§ Required action:
In the data below, find every line with the string "elbow" and pull it out.

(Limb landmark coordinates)

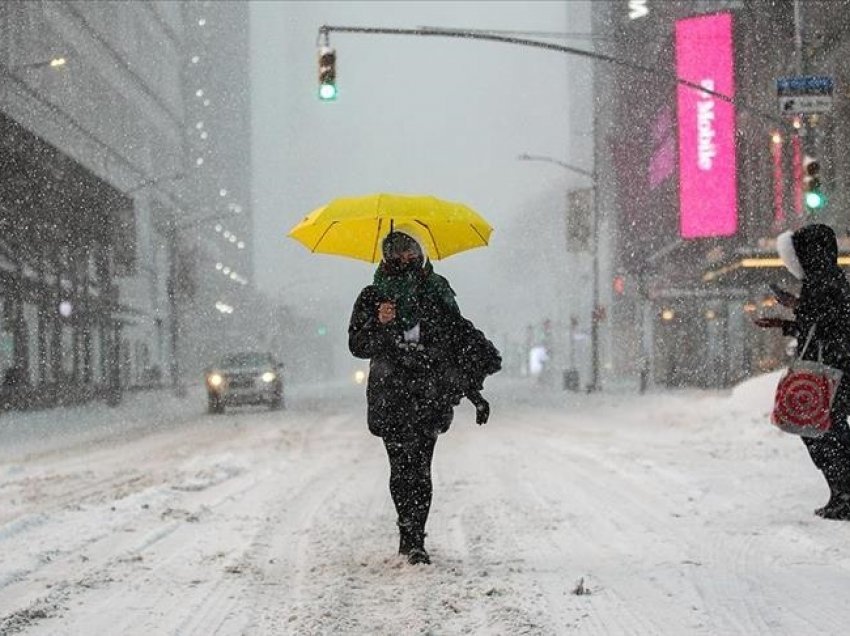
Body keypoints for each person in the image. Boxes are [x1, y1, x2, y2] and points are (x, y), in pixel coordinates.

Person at [348, 230, 501, 564]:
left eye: (411, 252)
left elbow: (456, 339)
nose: (407, 259)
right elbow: (358, 345)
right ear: (387, 258)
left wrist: (473, 388)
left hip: (428, 395)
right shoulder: (373, 297)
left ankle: (416, 539)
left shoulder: (436, 292)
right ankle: (406, 531)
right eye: (399, 254)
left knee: (421, 469)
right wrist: (378, 321)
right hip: (390, 396)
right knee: (400, 469)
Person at [755, 224, 850, 520]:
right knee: (826, 430)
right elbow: (823, 322)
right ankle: (841, 493)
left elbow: (826, 326)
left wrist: (795, 312)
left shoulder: (824, 283)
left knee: (823, 431)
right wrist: (790, 316)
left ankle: (843, 493)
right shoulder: (829, 281)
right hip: (834, 369)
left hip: (830, 372)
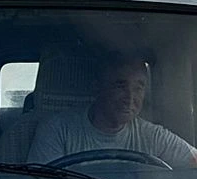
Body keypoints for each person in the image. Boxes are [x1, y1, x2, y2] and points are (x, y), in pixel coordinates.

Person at [27, 56, 197, 167]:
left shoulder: (152, 135)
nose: (130, 97)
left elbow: (193, 161)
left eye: (139, 88)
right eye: (120, 86)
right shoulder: (57, 129)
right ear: (98, 87)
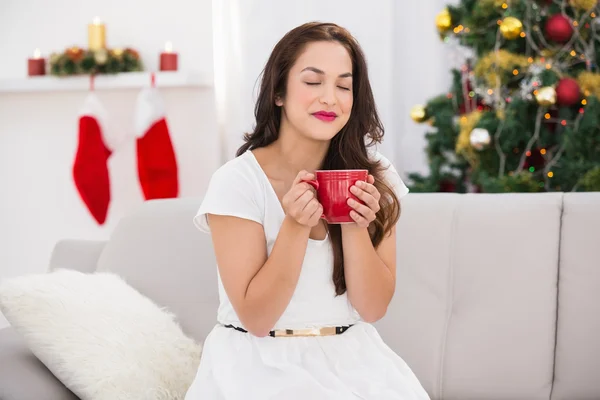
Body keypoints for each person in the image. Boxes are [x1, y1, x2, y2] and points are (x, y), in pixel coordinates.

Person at [185, 21, 430, 400]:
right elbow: (257, 318)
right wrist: (295, 226)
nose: (330, 98)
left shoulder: (375, 175)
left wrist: (354, 224)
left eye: (344, 86)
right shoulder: (238, 182)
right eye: (313, 82)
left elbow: (373, 307)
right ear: (279, 92)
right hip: (256, 366)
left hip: (354, 361)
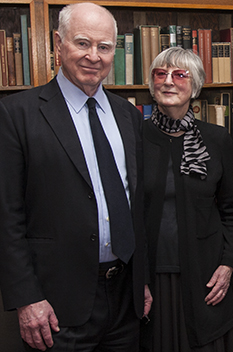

§ Output below:
left elbow: (456, 339)
right elbow: (358, 345)
right elbow: (823, 322)
left elbow: (826, 326)
left elbow: (193, 161)
right elbow: (257, 318)
left elbow: (373, 307)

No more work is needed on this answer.